(Data listing)
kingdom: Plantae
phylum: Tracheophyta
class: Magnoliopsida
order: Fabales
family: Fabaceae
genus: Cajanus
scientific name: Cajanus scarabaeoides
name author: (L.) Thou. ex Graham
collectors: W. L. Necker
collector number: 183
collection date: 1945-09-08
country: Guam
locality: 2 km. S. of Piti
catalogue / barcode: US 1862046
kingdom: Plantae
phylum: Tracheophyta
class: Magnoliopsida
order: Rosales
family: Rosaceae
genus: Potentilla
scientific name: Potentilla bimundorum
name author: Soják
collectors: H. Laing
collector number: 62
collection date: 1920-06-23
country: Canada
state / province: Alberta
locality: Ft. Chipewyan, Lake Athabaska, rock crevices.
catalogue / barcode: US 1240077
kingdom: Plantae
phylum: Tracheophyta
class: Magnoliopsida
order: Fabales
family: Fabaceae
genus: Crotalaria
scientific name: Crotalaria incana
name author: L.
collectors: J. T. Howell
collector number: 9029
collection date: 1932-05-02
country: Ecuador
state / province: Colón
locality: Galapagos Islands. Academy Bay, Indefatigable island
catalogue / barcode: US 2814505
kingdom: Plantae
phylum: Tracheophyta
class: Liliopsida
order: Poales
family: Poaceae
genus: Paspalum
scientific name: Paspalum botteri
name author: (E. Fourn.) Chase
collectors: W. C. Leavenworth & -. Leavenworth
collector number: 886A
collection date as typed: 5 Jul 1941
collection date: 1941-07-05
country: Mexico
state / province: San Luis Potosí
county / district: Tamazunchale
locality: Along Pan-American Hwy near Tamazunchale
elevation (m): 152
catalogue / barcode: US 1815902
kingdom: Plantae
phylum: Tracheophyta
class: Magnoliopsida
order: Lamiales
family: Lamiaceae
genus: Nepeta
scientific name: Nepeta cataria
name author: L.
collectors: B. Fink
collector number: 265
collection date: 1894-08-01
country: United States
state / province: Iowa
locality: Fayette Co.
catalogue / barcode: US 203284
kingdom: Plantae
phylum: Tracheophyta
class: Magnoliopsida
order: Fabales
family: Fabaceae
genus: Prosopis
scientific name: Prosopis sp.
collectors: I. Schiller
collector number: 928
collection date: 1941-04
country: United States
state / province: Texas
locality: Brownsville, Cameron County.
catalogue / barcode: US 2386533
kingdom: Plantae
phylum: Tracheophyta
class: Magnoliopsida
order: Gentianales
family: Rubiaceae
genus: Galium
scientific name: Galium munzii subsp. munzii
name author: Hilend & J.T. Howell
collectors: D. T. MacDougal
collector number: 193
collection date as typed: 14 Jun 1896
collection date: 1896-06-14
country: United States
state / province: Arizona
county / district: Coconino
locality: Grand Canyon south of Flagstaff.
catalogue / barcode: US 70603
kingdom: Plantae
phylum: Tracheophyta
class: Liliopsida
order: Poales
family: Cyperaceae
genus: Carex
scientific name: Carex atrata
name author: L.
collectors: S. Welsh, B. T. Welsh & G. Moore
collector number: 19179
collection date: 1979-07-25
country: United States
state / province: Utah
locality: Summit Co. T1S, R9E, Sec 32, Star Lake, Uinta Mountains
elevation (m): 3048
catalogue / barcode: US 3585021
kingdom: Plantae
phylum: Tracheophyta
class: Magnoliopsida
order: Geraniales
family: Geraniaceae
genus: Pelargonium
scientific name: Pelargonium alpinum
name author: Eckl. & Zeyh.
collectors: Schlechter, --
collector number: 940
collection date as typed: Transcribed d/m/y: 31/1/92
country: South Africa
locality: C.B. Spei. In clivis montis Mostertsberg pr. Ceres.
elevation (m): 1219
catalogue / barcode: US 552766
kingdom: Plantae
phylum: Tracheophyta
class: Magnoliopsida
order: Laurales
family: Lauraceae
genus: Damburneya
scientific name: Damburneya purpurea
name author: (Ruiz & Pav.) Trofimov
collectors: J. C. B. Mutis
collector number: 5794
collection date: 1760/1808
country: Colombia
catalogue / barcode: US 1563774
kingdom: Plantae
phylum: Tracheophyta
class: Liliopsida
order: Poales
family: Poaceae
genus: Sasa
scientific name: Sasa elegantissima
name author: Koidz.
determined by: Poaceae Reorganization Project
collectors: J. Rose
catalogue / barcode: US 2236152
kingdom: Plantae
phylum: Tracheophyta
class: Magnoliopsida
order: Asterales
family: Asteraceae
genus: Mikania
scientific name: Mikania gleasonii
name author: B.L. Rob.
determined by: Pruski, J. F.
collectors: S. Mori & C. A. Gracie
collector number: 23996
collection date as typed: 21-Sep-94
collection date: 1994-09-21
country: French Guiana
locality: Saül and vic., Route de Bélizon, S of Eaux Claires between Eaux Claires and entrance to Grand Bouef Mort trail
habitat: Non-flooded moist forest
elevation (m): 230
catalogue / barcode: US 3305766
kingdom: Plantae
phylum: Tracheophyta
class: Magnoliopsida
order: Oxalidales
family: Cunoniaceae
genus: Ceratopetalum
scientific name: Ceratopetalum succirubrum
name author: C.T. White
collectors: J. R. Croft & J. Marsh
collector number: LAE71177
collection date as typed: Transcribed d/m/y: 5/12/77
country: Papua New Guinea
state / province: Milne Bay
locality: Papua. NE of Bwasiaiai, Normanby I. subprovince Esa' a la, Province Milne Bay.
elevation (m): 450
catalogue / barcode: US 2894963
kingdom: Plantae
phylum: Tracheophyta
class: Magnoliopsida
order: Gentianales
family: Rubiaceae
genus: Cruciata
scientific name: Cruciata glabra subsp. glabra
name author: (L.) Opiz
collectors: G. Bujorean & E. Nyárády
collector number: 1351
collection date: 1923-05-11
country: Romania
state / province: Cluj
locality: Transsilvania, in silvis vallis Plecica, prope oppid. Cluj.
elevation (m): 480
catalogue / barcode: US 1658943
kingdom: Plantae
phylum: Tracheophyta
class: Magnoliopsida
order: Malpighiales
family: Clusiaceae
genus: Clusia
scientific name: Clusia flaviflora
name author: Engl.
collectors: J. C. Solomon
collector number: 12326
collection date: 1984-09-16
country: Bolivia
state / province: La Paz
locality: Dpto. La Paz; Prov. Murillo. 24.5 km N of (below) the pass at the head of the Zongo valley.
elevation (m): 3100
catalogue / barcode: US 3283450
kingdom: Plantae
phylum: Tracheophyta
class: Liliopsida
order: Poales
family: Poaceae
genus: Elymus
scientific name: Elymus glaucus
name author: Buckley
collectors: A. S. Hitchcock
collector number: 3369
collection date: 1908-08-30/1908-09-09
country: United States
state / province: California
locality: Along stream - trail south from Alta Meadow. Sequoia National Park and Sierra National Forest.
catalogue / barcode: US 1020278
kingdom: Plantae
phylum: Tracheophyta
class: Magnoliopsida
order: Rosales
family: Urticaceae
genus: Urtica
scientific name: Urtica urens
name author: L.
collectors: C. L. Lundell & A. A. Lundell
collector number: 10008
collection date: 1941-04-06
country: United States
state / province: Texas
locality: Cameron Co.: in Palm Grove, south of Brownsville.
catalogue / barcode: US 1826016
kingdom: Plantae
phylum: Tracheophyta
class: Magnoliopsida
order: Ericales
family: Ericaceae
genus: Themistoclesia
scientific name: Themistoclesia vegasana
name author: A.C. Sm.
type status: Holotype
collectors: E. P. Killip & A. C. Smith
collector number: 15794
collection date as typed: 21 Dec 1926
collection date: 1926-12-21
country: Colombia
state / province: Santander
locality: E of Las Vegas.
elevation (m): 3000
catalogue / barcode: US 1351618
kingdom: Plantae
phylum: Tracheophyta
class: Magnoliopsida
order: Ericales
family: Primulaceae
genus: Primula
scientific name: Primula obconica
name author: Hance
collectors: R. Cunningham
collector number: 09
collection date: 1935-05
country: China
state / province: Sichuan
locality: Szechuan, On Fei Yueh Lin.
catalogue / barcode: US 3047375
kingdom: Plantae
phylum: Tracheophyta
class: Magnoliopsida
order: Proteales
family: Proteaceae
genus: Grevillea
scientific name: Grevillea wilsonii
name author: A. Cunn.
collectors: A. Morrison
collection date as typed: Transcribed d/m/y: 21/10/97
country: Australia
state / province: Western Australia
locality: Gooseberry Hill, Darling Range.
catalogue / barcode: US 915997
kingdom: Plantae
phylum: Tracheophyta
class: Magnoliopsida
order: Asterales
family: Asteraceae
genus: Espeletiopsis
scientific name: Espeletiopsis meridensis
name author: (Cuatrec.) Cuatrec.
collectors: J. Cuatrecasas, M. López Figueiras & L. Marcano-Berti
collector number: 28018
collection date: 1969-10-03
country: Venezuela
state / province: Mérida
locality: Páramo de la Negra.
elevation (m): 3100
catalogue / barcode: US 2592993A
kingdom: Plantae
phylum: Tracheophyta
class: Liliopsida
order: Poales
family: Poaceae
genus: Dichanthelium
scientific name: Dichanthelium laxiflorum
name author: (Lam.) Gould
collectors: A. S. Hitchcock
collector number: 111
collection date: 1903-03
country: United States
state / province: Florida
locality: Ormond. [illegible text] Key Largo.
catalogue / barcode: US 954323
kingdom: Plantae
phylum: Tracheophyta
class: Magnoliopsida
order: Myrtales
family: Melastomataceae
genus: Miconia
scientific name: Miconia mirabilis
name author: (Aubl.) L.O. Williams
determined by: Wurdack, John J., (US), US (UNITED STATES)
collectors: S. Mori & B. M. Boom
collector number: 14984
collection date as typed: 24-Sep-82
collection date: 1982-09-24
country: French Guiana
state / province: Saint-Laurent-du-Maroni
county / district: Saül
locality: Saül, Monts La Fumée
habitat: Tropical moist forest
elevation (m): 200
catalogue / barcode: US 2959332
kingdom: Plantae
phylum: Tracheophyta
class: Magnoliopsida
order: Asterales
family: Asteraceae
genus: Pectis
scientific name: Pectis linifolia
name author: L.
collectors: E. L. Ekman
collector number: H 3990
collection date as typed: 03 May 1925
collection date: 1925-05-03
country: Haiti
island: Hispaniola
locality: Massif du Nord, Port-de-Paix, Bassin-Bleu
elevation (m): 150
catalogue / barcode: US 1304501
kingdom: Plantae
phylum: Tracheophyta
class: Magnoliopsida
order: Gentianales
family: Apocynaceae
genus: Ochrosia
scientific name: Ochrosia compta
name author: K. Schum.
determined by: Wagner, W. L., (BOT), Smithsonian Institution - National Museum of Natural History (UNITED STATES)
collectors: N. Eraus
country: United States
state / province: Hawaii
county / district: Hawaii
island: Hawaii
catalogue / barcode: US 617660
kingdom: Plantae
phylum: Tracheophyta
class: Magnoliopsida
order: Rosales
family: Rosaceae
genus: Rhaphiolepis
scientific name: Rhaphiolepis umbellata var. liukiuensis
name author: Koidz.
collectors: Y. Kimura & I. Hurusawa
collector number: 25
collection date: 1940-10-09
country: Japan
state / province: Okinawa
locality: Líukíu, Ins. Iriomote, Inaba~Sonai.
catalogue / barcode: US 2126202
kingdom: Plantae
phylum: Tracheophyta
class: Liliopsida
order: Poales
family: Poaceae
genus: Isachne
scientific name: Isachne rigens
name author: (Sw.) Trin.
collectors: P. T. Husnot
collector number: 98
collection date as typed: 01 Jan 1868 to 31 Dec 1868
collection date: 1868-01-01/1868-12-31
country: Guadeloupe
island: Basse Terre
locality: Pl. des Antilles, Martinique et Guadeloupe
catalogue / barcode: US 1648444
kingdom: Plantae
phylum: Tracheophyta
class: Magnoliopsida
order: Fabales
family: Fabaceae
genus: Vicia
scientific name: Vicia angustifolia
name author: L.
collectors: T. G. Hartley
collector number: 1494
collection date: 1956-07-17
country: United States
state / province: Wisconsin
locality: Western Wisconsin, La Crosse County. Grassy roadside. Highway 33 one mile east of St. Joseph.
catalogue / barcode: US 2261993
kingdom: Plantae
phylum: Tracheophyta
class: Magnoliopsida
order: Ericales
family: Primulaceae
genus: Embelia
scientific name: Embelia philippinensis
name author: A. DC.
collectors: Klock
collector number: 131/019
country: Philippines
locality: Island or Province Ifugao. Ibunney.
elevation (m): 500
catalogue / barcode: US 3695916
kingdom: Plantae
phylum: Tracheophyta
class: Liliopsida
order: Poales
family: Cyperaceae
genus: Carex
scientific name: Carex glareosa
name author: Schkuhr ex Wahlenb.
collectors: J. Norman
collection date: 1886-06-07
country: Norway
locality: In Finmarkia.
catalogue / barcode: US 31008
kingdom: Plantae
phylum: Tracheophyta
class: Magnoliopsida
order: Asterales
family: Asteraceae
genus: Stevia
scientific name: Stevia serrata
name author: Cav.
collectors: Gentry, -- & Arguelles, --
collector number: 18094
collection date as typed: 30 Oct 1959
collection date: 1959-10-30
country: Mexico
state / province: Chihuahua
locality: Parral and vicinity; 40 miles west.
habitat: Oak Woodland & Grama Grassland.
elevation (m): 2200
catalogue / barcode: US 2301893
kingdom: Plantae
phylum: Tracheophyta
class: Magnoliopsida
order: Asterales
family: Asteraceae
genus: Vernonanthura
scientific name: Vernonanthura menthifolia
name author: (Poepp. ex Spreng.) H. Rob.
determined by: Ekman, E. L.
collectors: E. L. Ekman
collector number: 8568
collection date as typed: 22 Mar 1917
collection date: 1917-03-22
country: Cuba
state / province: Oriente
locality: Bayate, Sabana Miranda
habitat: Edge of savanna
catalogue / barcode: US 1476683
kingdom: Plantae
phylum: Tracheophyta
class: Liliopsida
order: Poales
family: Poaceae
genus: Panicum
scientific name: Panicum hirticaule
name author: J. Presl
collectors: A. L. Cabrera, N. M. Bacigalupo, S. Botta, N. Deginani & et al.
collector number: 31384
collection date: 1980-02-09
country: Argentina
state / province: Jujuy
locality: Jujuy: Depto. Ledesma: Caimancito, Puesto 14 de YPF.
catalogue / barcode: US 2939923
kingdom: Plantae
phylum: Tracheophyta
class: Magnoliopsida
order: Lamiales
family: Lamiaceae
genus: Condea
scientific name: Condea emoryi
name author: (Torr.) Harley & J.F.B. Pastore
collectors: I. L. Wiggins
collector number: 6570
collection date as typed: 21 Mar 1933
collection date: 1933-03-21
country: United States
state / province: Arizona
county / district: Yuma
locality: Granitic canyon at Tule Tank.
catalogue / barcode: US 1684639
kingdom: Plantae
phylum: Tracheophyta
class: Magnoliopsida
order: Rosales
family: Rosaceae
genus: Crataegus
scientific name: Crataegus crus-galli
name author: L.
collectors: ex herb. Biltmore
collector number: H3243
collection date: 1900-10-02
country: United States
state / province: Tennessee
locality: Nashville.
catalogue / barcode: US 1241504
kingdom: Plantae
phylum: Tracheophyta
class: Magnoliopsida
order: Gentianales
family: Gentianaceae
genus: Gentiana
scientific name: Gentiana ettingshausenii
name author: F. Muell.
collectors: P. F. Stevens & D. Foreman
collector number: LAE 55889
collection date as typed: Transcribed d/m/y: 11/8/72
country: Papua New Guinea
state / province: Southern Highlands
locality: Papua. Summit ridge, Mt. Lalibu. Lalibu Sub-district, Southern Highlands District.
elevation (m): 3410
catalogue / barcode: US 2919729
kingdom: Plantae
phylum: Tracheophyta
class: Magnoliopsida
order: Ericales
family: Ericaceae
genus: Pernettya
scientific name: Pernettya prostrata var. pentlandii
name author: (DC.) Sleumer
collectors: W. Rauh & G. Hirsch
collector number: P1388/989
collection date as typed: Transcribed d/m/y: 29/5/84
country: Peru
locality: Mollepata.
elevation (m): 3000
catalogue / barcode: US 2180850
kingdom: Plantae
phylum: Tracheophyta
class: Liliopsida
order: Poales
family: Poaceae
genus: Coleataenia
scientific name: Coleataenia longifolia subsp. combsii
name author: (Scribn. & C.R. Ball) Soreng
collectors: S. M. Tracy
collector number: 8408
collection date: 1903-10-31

* AIM *
Lay out the stretch of the material from the line containing "scientific name: Sasa elegantissima" through the line containing "collector number: 23996" as a Markdown table with the columns Row and Line, one numbered row per line and any blank lines left out.

* FULL SOLUTION *
| Row | Line |
|---|---|
| 1 | scientific name: Sasa elegantissima |
| 2 | name author: Koidz. |
| 3 | determined by: Poaceae Reorganization Project |
| 4 | collectors: J. Rose |
| 5 | catalogue / barcode: US 2236152 |
| 6 | kingdom: Plantae |
| 7 | phylum: Tracheophyta |
| 8 | class: Magnoliopsida |
| 9 | order: Asterales |
| 10 | family: Asteraceae |
| 11 | genus: Mikania |
| 12 | scientific name: Mikania gleasonii |
| 13 | name author: B.L. Rob. |
| 14 | determined by: Pruski, J. F. |
| 15 | collectors: S. Mori & C. A. Gracie |
| 16 | collector number: 23996 |